I didn't go into great detail here as I am not sure the problem is the same, but the symptoms certainly are judging by the reports you placed in your original post. If you want additional details, at some point I can provide them.

Fri Nov 16, 2012 10:07 am

Thank you for clarification. We suspect it's something inside NIC drivers on either side (ESXi initiator or Windows target) as other OSes don't suffer from this issue. Trying' to have a remote session to figure out what's broken.

CaptainTaco wrote:Good day,

Not sure if this will help or not, but I ran into this problem awhile back. The exact same symptoms, high (proper) read performance and abysmal write performance. The biggest difference with my issue is I was running over a Cisco 2960-S switch, the starwind software running behind a 10Gig SFP+ connection and the ESXi servers running through 4x Gigabit connections, multipathing enabled, IOPS set to 1.

What I eventually figured out was the problem was not limited to just running with round robin multipathing, but that it was a problem over the individual gigabit lines, and quite random. Sometimes it would be present, and sometimes it would not. What I eventually discovered was the problem was caused by QoS settings on the switch itself. Since you are not going through a physical switch, the problem may not be the same, but I figured I would throw it out there anyways. Once the entire QoS buffer was dedicated to data and QoS itself disabled, the problem disappeared. I have since gone to just using 10 Gigabit connections, bypassing the switch completely and direct connecting to the SAN using the Gigabit connections as fail-over, but I did do extensive testing and confirmed the issue resolved.

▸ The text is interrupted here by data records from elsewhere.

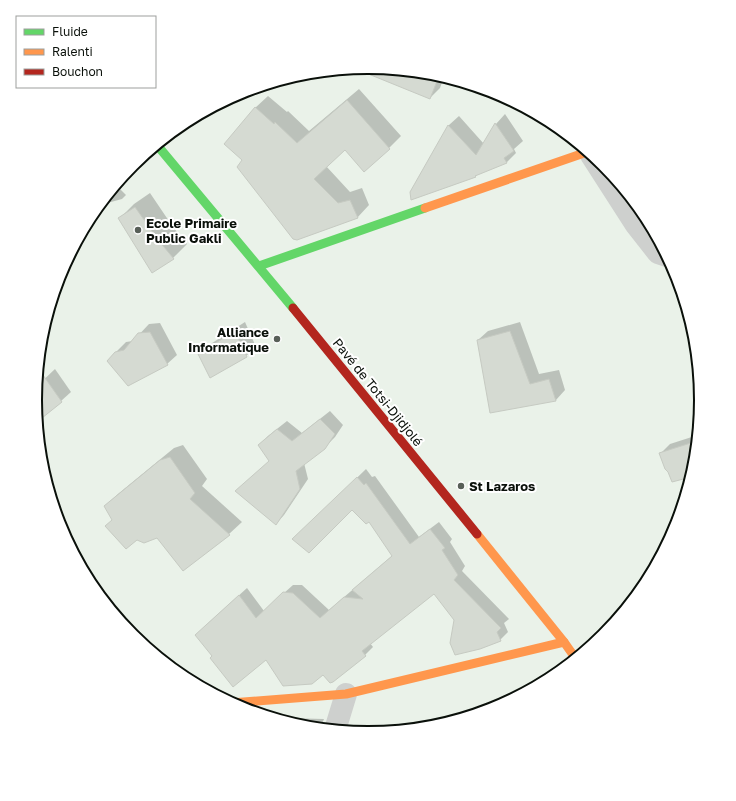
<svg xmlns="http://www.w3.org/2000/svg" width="736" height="801" font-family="'Golos Text',sans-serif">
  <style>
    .shadow { fill: #0003 }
    .building { fill: #d5dad2; stroke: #c6cac2 }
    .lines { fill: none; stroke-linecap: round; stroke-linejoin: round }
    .street { stroke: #ced0ce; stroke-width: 22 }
    .fast { stroke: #63d668; stroke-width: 9 }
    .slow { stroke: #ff974d; stroke-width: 9 }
    .jam { stroke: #b3261e; stroke-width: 9 }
    .poi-dot { fill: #585f58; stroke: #fff; stroke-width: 1.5 }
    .labels { text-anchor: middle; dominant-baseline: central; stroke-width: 4; stroke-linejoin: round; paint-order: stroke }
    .poi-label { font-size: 13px; font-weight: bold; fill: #0a100a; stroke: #fff; text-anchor: start }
    .street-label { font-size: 13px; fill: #0a100a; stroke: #fff }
    .rim { fill: none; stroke: #0a100a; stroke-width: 2 }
  </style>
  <rect width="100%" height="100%" fill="#eaf2e9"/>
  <!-- shadow -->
  <g class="shadow">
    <polygon points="401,71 433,74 444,77 440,88 430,98 396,84"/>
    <polygon points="359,89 401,136 389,148 345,149 326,166 350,192 362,188 369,205 357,218 244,160 255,108 268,96 287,112 288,111 309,131"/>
    <polygon points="505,114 523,141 514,149 516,153 507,162 478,174 475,177 411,193 449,125 459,116 484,144 496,124"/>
    <polygon points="116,185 126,195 122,199 100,205"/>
    <polygon points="150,193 173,227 187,244 173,258 152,271 120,218 134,204"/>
    <polygon points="245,322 256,347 246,356 199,354 209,345"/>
    <polygon points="520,322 539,374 559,370 565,390 556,400 491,411 478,340 488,331"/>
    <polygon points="160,323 177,355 167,364 116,352 126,342 133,341 149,324"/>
    <polygon points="55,369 71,392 61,401 37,421 35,400 36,387"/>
    <polygon points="330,411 343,425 335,437 326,446 304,463 308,479 284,515 276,524 236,491 270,461 259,445 268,436 287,421 302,433"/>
    <polygon points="698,435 695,466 691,476 673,481 661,453 670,444"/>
    <polygon points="183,445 207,479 202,486 242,522 229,534 157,536 113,520 105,506 118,494 174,448"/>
    <polygon points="366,469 372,477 375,476 419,537 439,522 452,539 450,542 465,566 462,571 509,619 504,623 508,632 500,640 455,619 434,592 370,643 373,647 365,655 267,658 213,656 204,627 247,588 264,611 293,585 302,585 329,610 393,555 370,520 352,509 294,539"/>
    <polygon points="543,675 548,680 526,692"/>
    <polygon points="286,718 324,719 320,729 303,727 279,720"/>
  </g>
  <!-- building -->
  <g class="building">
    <polygon points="368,68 433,74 439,76 430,99 366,73"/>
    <polygon points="347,100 390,149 364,172 345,150 314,179 338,203 350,200 358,218 297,240 293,239 237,167 242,160 224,144 255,107 274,124 275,122 297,143"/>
    <polygon points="495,123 514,151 504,158 507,163 475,176 476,177 411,200 410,192 448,125 476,155"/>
    <polygon points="135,207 159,241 174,259 152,273 118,218"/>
    <polygon points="235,331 247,357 210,378 198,354"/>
    <polygon points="510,331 530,384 549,379 556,401 490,413 477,340"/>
    <polygon points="150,332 168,365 128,386 107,361 115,352 124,350 138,333"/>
    <polygon points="38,368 62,402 37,422 35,400"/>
    <polygon points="320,419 335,434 325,449 296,471 300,489 276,525 235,491 269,461 258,445 277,429 292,441"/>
    <polygon points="697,441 695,466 691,477 672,482 668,472 665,469 659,453"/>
    <polygon points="170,457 195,493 190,499 230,535 183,571 157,538 144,543 137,540 126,549 105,526 112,520 104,506 160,460"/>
    <polygon points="357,477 364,485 366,483 410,544 430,529 445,548 442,550 458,575 454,580 501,628 497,632 501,641 480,649 455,655 450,643 454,620 434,594 362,651 366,656 333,682 330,683 323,675 312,684 283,686 266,660 233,687 210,658 212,656 195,635 239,595 256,618 283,592 293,593 320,618 344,597 363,599 352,590 392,556 369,522 366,524 352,510 309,553 292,539"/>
  </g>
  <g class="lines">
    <!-- street -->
    <g class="street">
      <polyline points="591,155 636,225 658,253 667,256"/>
      <polyline points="335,730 346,694"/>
    </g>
    <!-- fast -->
    <g class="fast">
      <polyline points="157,145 293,308"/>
      <polyline points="259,266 425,208"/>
    </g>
    <!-- slow -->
    <g class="slow">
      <polyline points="425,208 587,152"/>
      <polyline points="477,534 564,642 576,659"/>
      <polyline points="231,703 346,694 564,642"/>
    </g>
    <!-- jam -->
    <polyline class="jam" points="293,308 477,534"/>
  </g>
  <!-- markers -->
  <g class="poi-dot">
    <circle cx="138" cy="230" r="4"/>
    <circle cx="277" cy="339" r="4"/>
    <circle cx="461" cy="486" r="4"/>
  </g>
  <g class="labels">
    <!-- poi labels -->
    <g class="poi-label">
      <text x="146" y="223">Ecole Primaire<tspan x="146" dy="15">Public Gakli</tspan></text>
      <text x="269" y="332" text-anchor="end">Alliance<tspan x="269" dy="15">Informatique</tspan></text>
      <text x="469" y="486">St Lazaros</text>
    </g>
    <!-- street labels -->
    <g class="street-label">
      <text transform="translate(378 392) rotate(51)">Pavé de Totsi-Djidjolé</text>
    </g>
  </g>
  <!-- crop -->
  <path d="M0 0H736V801H0ZM42 400a326 326 0 1 1 652 0a326 326 0 1 1-652 0Z" fill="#fff" fill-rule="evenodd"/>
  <path class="rim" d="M42 400a326 326 0 1 1 652 0a326 326 0 1 1-652 0Z"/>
  <!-- legend -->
  <rect x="16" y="16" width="140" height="72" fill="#ffffff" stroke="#9d9f9d"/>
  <rect x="24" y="29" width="20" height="6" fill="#63d668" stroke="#9d9f9d"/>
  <text x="52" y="36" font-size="12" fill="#0a100a">Fluide</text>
  <rect x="24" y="49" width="20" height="6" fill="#ff974d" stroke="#9d9f9d"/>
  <text x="52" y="56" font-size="12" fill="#0a100a">Ralenti</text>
  <rect x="24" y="69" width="20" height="6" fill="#b3261e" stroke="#9d9f9d"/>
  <text x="52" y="76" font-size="12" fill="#0a100a">Bouchon</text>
</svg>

I didn't go into great detail here as I am not sure the problem is the same, but the symptoms certainly are judging by the reports you placed in your original post. If you want additional details, at some point I can provide them.

Fri Nov 16, 2012 10:09 am

OK, our engineers had contacted you to have a remote session so we could check everything ourselves and try to find out the solution. Please check your e-mail. Thanks!

craggy wrote:For this installation there are no network cables. Everything is on blade servers going through GBE2c blade switches internally within the blade enclosere.
I have tested each link separately and get full performance as expected but once i change to round robin using bith links at the same time thats when the problem arises.

To investigate further I have installed a brand new copy of server 2008 R2 and Starwind on a spare HP DL320s storage server running a dual core xeon, 8GB ram and a P800 raid controller with 6x 15k SAS disks in raid 5. I added a dual port intel Pro 1000 nic for the two iScsi links and the problem is exactly as before.

As for the raid in the nexenta servers its 6x 15k SAS disks in Raid 5 on a P400 controller and a dual port Intel Pro 1000 nic for iScsi links.